1) Les délais pour former un recours indemnitaire « 2ème chance »

Il faut rappeler que le requérant ne peut pas saisir directement le tribunal administratif d'un recours en indemnisation.

Il doit au préalablement adresser une demande à l'administration lui faisant part de ses prétentions. C'est la décision expresse ou implicite préalable à la phase contentieuse de l'administration qui devra faire l'objet du recours contentieux en indemnisation.

Voir Conseil d'Etat, 5 / 3 SSR, 16 mars 1979, Commune de Mireval, requête n° 06177, publié aux Tables du Recueil Lebon . « En l'espèce, une institutrice ayant demandé au maire de lui attribuer une maison destinée au logement des instituteurs et alors vacante. Le maire ayant rejeté cette demande et n'ayant mis à la disposition de l'intéressée aucun autre logement convenable, celle-ci avait droit à l'indemnité représentative et était fondée à demander au tribunal administratif de condamner la commune à la lui verser. Si l'intéressée a en outre demandé au tribunal administratif, en invoquant la faute qu'aurait commise le maire en lui refusant un logement scolaire disponible, de condamner la commune à lui verser des dommages-intérêts, elle ne justifiait d'aucune décision administrative préalable rejetant une telle demande. Conclusions sur ce point irrecevables. »
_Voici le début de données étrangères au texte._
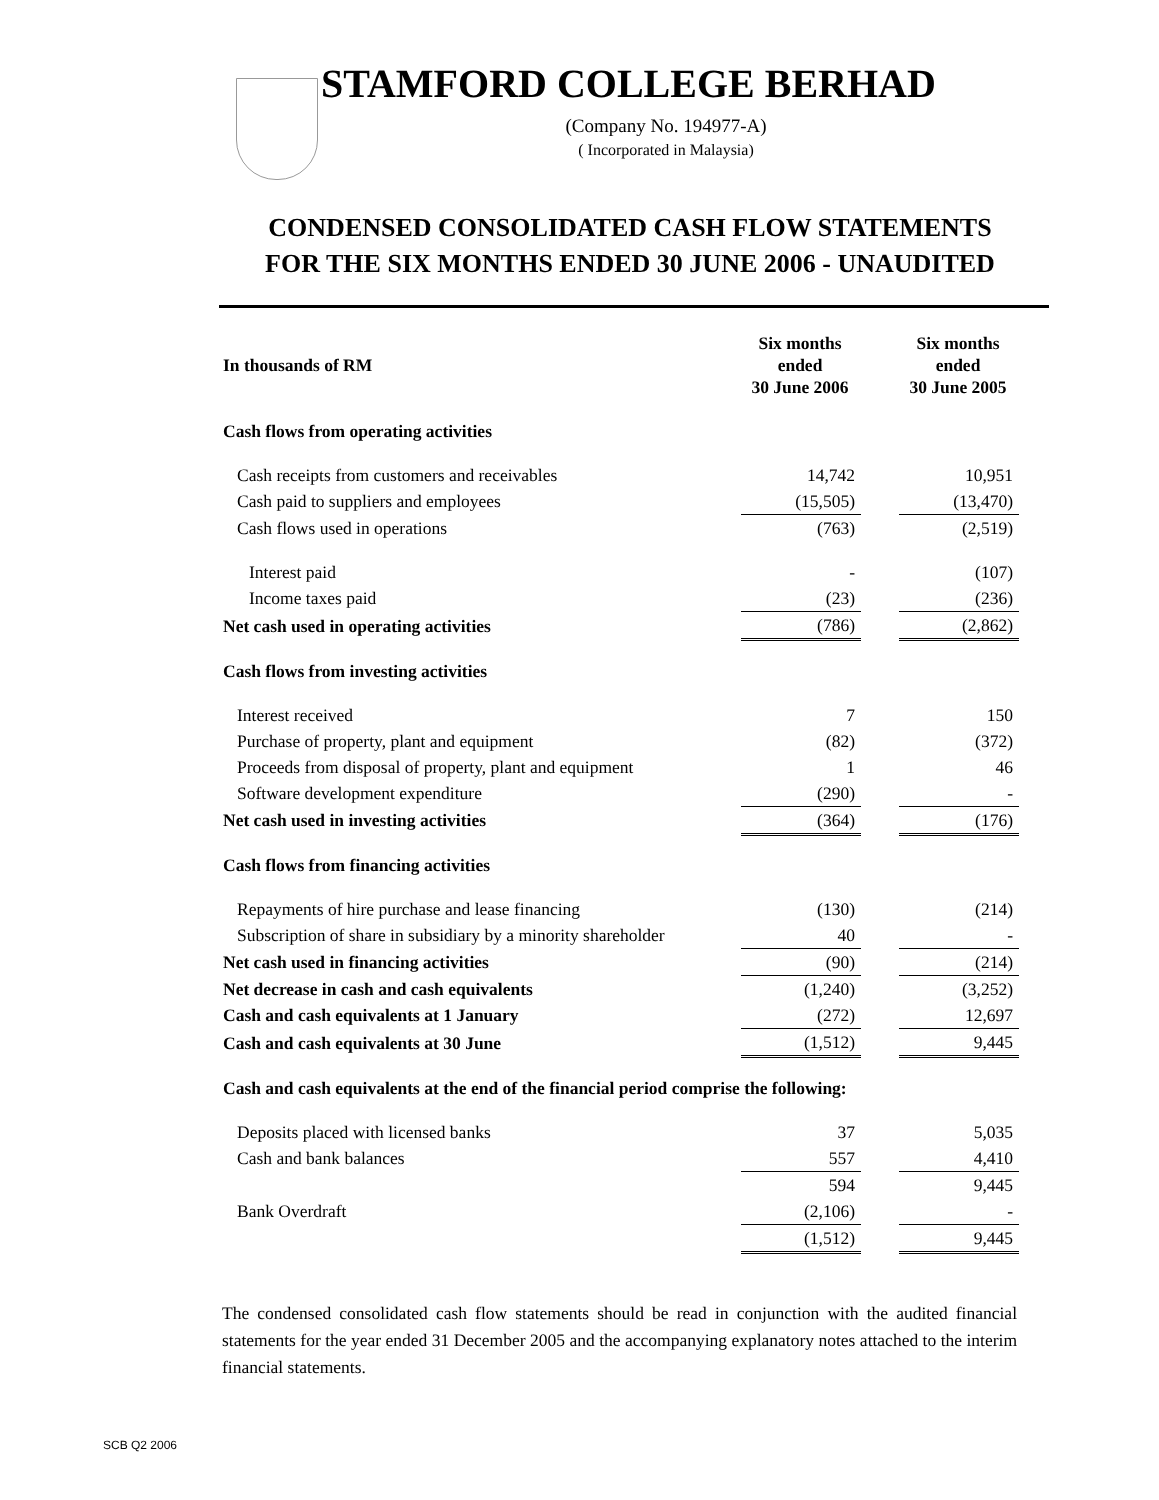STAMFORD COLLEGE BERHAD
(Company No. 194977-A)
( Incorporated in Malaysia)
CONDENSED CONSOLIDATED CASH FLOW STATEMENTS
FOR THE SIX MONTHS ENDED 30 JUNE 2006 - UNAUDITED
| In thousands of RM | Six months ended 30 June 2006 | | Six months ended 30 June 2005 |
| Cash flows from operating activities | | | |
| Cash receipts from customers and receivables | 14,742 | | 10,951 |
| Cash paid to suppliers and employees | (15,505) | | (13,470) |
| Cash flows used in operations | (763) | | (2,519) |
| Interest paid | - | | (107) |
| Income taxes paid | (23) | | (236) |
| Net cash used in operating activities | (786) | | (2,862) |
| Cash flows from investing activities | | | |
| Interest received | 7 | | 150 |
| Purchase of property, plant and equipment | (82) | | (372) |
| Proceeds from disposal of property, plant and equipment | 1 | | 46 |
| Software development expenditure | (290) | | - |
| Net cash used in investing activities | (364) | | (176) |
| Cash flows from financing activities | | | |
| Repayments of hire purchase and lease financing | (130) | | (214) |
| Subscription of share in subsidiary by a minority shareholder | 40 | | - |
| Net cash used in financing activities | (90) | | (214) |
| Net decrease in cash and cash equivalents | (1,240) | | (3,252) |
| Cash and cash equivalents at 1 January | (272) | | 12,697 |
| Cash and cash equivalents at 30 June | (1,512) | | 9,445 |
| Cash and cash equivalents at the end of the financial period comprise the following: | | | |
| Deposits placed with licensed banks | 37 | | 5,035 |
| Cash and bank balances | 557 | | 4,410 |
| | 594 | | 9,445 |
| Bank Overdraft | (2,106) | | - |
| | (1,512) | | 9,445 |
The condensed consolidated cash flow statements should be read in conjunction with the audited financial statements for the year ended 31 December 2005 and the accompanying explanatory notes attached to the interim financial statements.
SCB Q2 2006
La décision préalable est ainsi indispensable pour « lier le contentieux » Conseil d'Etat, 4 / 1 SSR, 11 février 1983, Syndicat autonome des enseignants de médecines et autres, requête n° 43412, publié aux Tables du Recueil Lebon,mais toutefois par exception dans certaines matières, le tribunal administratif peut être saisi directement (travaux publics, contentieux électoral et également lorsque le juge administratif est saisi après une instance devant un tribunal de l'ordre judiciaire ).

Le recours en indemnisation qui sera introduit devant le tribunal administratif devra inclure les mêmes parties que celles de la demande préalable et devra tendre au même objet en se fondant sur la même « cause juridique ». (Conclusions du Commissaire du Gouvernement Kahn sous l'arrêt Conseil d'état, 23 mars 1956, Dame veuve Ginestet, A.J.D.A 1956.164).

Le Professeur René Chapus définit la notion de cause juridique dans la responsabilité extra contractuelle comme : « statut juridique sous la protection duquel la victime entend se placer pour engager la responsabilité de la puissance publique et obtenir réparation du préjudice souffert » René Chapus, mélanges Stassinopoulos, 1974, page 77.

L'absence de décision préalable lorsqu'elle est obligatoire rend irrecevable le recours directement adressé au tribunal administratif.

De plus, l'absence de preuve d'envoi de la demande préalable rendant le recours irrecevable, il est prudent d'envoyer cette dernière au moyen d'une lettre recommandée avec demande d'avis de réception ou par une remise au guichet de l'administration contre délivrance d'un récépissé.

Mais le défaut de décision préalable n'a pas un caractère d'ordre public et n'a donc pas à être soulevé d'office par le juge administratif.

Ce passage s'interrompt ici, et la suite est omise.